Diesen Punkt wollen wir nicht unerwähnt lassen, auch weil er den Preis des aktuellen Competition Limited Modells nochmals in Frage stellt. Schon 2022 brachte Audi einen besonderen RS3 namens Performance Edition heraus. Er war auf nur 300 Stück limitiert, leistete 407 PS und rannte auf der Autobahn sogar bis zur magischen 300-km/h-Grenze. Der muss ja nochmal viel teurer wie der heutige Competition Limited gewesen sein?  – Falsch. 75.000 Euro kostete der RS3 Sportback in der Performance Edition damals, unter Berücksichtigung der Inflation wären das heute etwa 85.000 Euro. Zur Erinnerung: Der aktuelle Competition Limited steht mit fast 110.000 Euro im Showroom.

Doch zur Ehrenrettung müssen wir sagen: Weder trug das damalige Sondermodell außen die vielen Carbonteile, noch hatte es ein Gewindefahrwerk. Mit seinem RS-Sportfahrwerk, das über eine adaptive Dämpferregelung verfügt, war der Competition Limited näher dran an der Serie und weniger einzigartig. Auch innen differenziert sich das aktuelle Sondermodell noch stärker von der Serie, auch wenn damals schon die Carbon-Schalensitze an Bord waren.

Fazit: Ein Sammlerauto für alle, die nicht wissen, wohin mit ihrem Geld

Ist Audi also verrückt geworden? Jein. Der Audi RS3 Sportback Competition Limited ist kein Luxus-RS3 für Genießer. Er ist ein kompromissloses, extrem emotionales Sportgerät mit Straßenzulassung. Das bockharte Gewindefahrwerk, der eindrucksvolle Fünfzylinder-Sound und die fantastischen Schalensitze liefern ein unbezahlbares Track-Gefühl. Vorsicht, Suchtpotenzial!
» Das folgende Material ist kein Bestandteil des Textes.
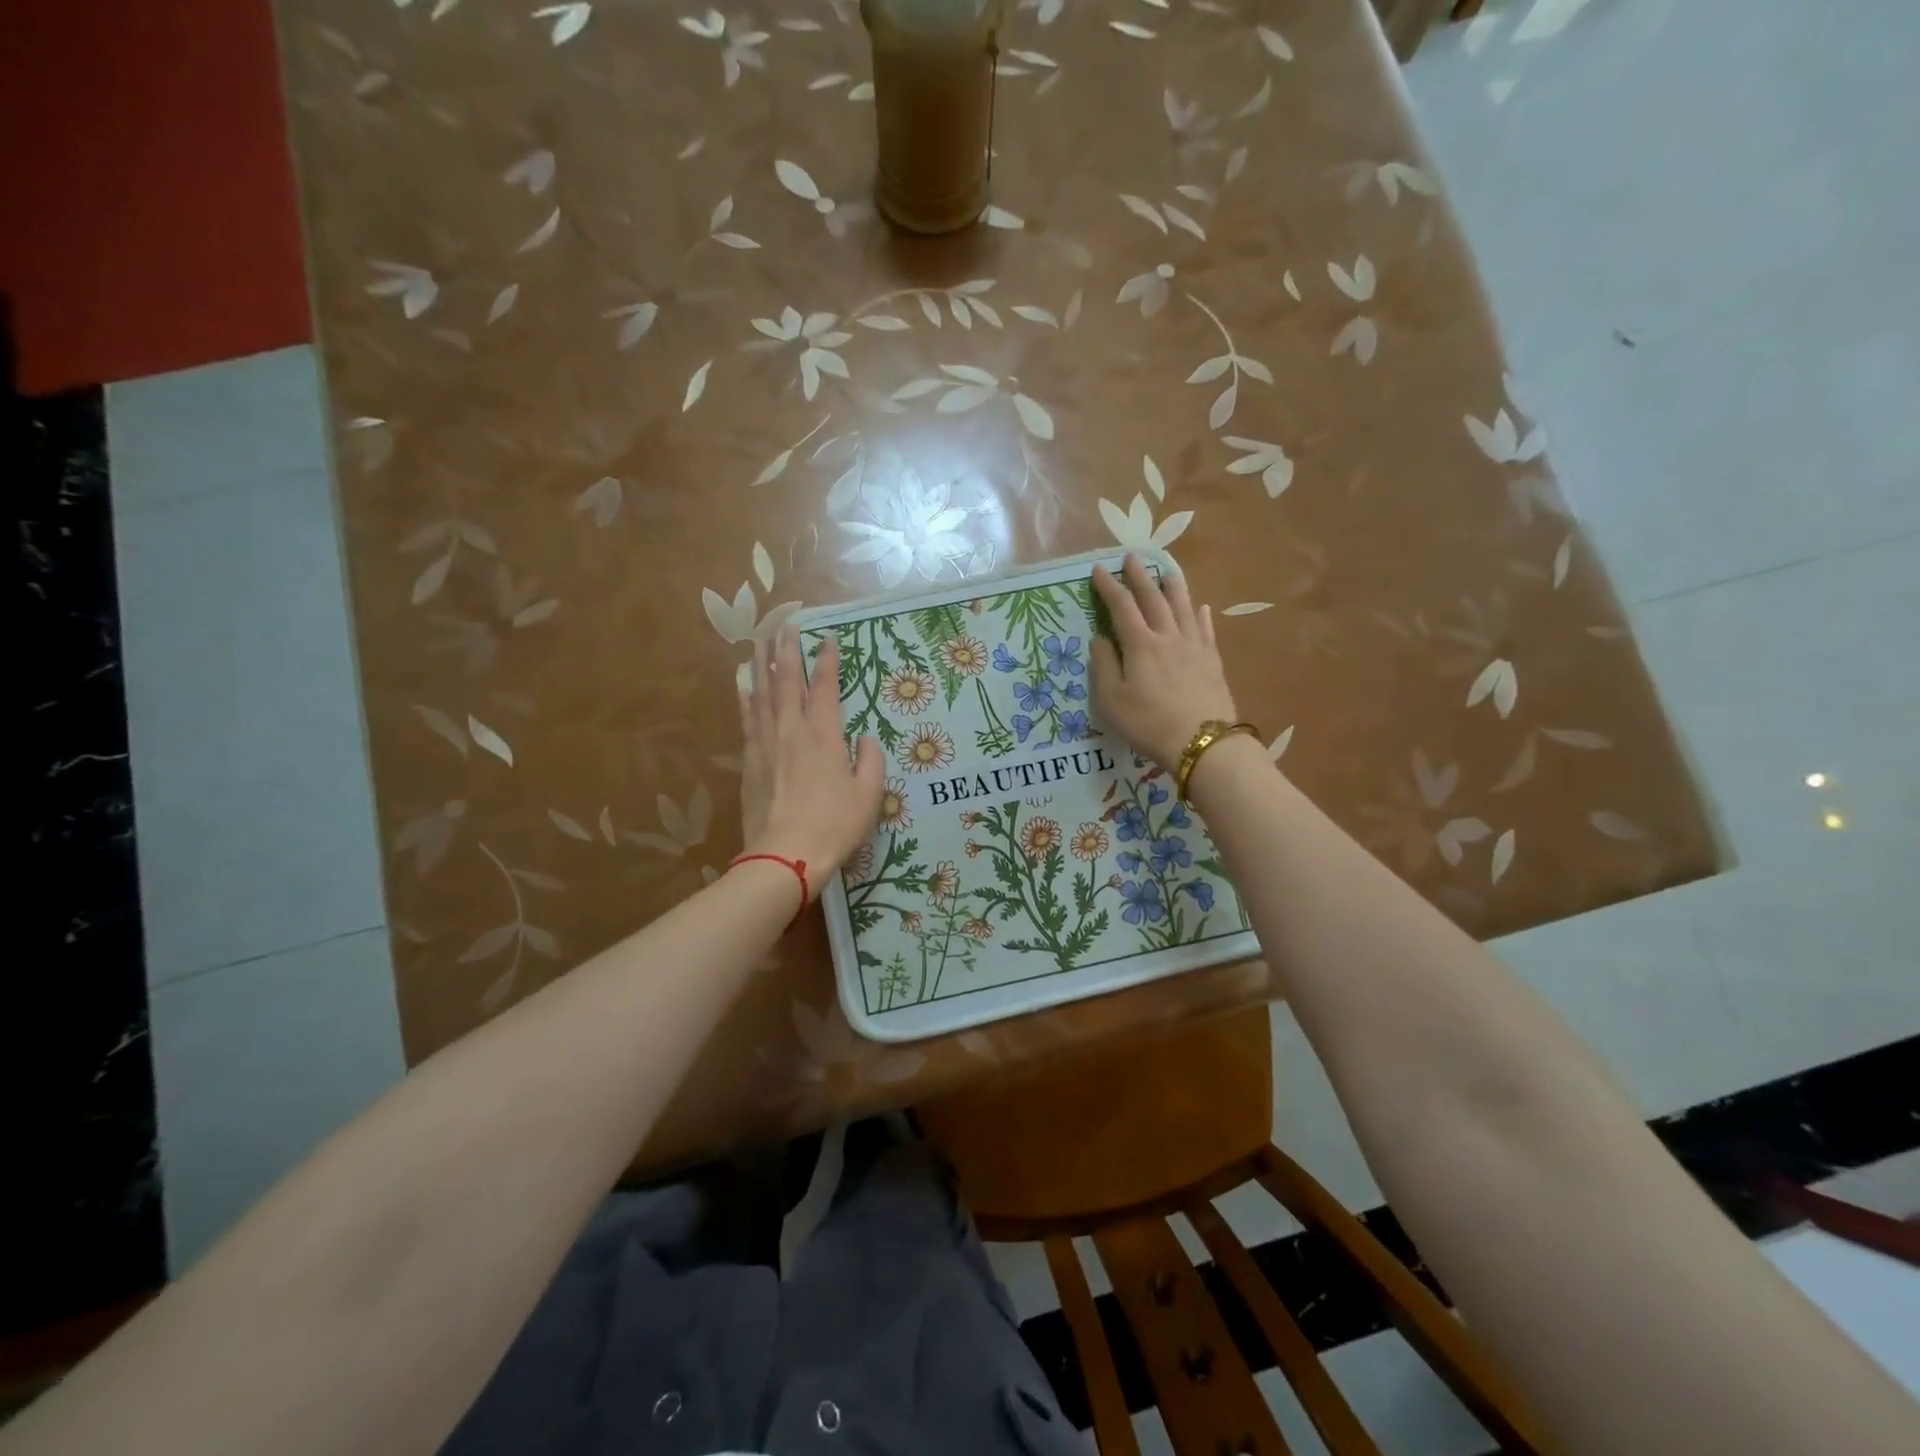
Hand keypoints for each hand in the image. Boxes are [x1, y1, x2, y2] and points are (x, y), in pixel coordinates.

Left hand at [738, 626, 884, 887]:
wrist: (785, 856)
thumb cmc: (834, 825)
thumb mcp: (869, 795)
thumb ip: (871, 762)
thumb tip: (865, 740)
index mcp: (824, 735)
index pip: (824, 686)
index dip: (827, 660)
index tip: (828, 637)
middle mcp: (792, 730)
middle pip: (786, 680)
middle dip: (787, 649)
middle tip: (785, 624)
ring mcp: (766, 744)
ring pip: (761, 694)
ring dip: (761, 665)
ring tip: (759, 641)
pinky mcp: (750, 762)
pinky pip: (747, 720)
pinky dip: (746, 699)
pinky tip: (743, 686)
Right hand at [1089, 555, 1239, 769]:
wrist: (1202, 742)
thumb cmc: (1148, 723)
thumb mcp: (1111, 700)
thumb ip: (1104, 665)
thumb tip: (1100, 639)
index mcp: (1140, 644)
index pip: (1121, 607)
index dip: (1109, 587)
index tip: (1099, 570)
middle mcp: (1168, 636)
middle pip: (1153, 599)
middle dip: (1140, 577)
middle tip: (1132, 557)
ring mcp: (1194, 646)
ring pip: (1183, 607)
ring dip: (1173, 586)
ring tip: (1167, 570)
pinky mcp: (1212, 660)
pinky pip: (1205, 629)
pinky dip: (1200, 614)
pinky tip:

Der Preis schmerzt allerdings enorm. Rund 110.000 Euro sind für einen Kompaktsportler mutig, wenn nicht dreist. Dass Audi dem Sondermodell keinen einzigen Zusatz-PS spendiert hat, ist bei rund 40.000 Euro Aufpreis gegenüber der Serie umso fragwürdiger. Unterm Strich zahlt man hier vor allem für die Limitierung von 750 Stück, das exklusive Gewindefahrwerk und jede Menge Carbon. Wer den passenden Wagen für den nächsten Trackday sucht und das nötige Kleingeld besitzt, wird dieses Auto lieben. Doch sind wir ehrlich: Nicht wenige Competition-Limited-Modelle werden wohl in Sammler-Garagen verschwinden. So oder so, rational rechtfertigen lässt sich der Preis kaum.